Higher planes (supplementary planes) hold less common but important characters: emoji (mostly in plane 1, the Supplementary Multilingual Plane), historic scripts like Cuneiform and Linear B, and various symbol extensions.

Within each plane, blocks are fixed contiguous ranges reserved for a related family of characters. Blocks never overlap and vary greatly in size:

BlockRangeCharacters
Basic Latin (ASCII)U+0000–U+007F128
Latin-1 SupplementU+0080–U+00FF128
Greek and CopticU+0370–U+03FF144
CyrillicU+0400–U+04FF256
ArabicU+0600–U+06FF256
CJK Unified IdeographsU+4E00–U+9FFF~20,000
EmoticonsU+1F600–U+1F64F80

How the block browser works

When you pick a block from the dropdown, the tool iterates from its start code point to its end, rendering each one with String.fromCodePoint(cp). Surrogate code points (U+D800U+DFFF) are skipped — they are reserved for the UTF-16 surrogate pair mechanism and are never valid standalone characters.

The U+ label is the code point formatted as hexadecimal, zero-padded to at least four digits. The HTML entity shown is the numeric decimal form &#N;, which is universally supported across all browsers and encodings (unlike named entities, which require an HTML5 doctype).

For a single-character lookup by hex, the tool strips optional U+ or 0x prefixes, converts to decimal, renders the character, and reports which block contains it.

Practical uses

Inserting unusual symbols. Find the character visually, read its &#N; entity, and paste it directly into HTML or a rich-text field.

Debugging encoding problems. When a character appears as a box or question mark, look up its code point to identify what block it belongs to and whether the problem is a missing font, an incorrect encoding, or a control character.

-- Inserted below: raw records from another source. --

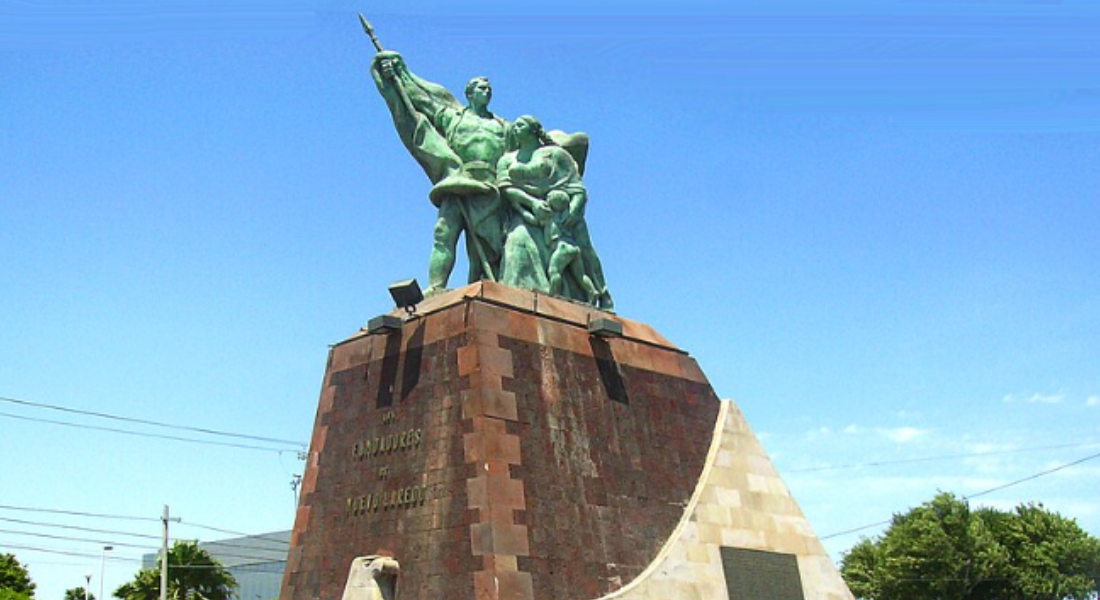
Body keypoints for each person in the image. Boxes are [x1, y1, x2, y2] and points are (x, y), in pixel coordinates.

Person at [369, 50, 508, 295]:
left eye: (489, 89)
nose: (487, 92)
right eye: (481, 88)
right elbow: (420, 99)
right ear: (469, 94)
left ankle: (491, 292)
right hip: (457, 180)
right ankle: (436, 286)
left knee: (487, 250)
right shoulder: (452, 118)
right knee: (444, 233)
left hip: (489, 190)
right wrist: (396, 74)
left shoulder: (503, 126)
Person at [497, 115, 613, 310]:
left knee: (585, 250)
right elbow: (505, 188)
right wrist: (532, 204)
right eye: (514, 126)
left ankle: (603, 294)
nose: (515, 129)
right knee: (515, 242)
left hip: (564, 213)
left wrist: (572, 213)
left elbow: (577, 188)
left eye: (520, 125)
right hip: (526, 211)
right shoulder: (506, 159)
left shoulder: (556, 155)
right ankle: (523, 298)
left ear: (533, 130)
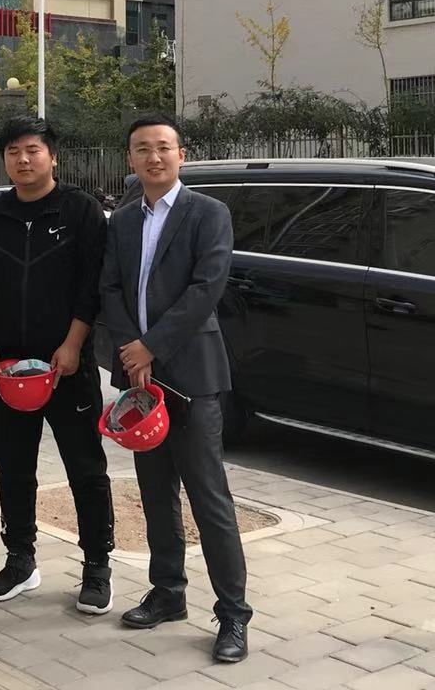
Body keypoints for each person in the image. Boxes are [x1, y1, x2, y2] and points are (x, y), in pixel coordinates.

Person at [101, 113, 252, 664]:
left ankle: (233, 614)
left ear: (181, 155)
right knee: (154, 491)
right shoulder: (122, 219)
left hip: (191, 375)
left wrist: (152, 346)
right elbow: (110, 288)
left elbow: (206, 288)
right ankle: (167, 592)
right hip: (138, 376)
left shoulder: (208, 213)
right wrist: (130, 350)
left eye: (163, 147)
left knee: (209, 497)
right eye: (142, 148)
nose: (154, 157)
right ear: (130, 159)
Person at [0, 117, 115, 609]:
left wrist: (73, 345)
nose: (23, 159)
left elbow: (92, 285)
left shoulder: (80, 209)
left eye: (32, 150)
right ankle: (19, 560)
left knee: (85, 467)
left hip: (67, 366)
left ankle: (97, 566)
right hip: (9, 368)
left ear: (53, 156)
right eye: (13, 152)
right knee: (13, 466)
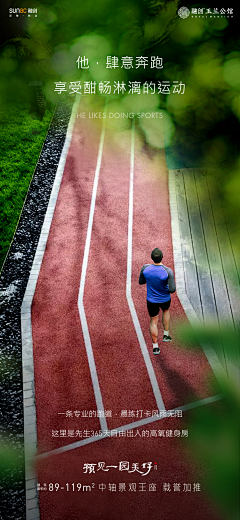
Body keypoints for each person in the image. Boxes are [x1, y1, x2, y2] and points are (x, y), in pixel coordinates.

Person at [139, 248, 176, 355]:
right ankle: (166, 335)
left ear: (151, 258)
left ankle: (155, 347)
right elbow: (172, 290)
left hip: (151, 300)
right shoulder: (168, 271)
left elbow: (141, 282)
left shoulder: (145, 268)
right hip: (165, 299)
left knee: (153, 321)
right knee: (166, 311)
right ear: (162, 257)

Font coverage checking. When a cell in the grid shows a box or fallback shape, it means no font on your device covers that code point — the U+ label and entity remain correct regardless.

Identifying scripts. If you have an unfamiliar character, search its code point to learn which script and block it belongs to.

Notes

  • Emoji above U+FFFF (most modern emoji) are stored in JavaScript as surrogate pairs but are rendered as one character with String.fromCodePoint. The code point count is always one.
  • Glyph appearance depends entirely on fonts installed on your device. The code-point values and HTML entities are always accurate even when no glyph renders.
  • Everything runs in your browser — no characters or queries are uploaded.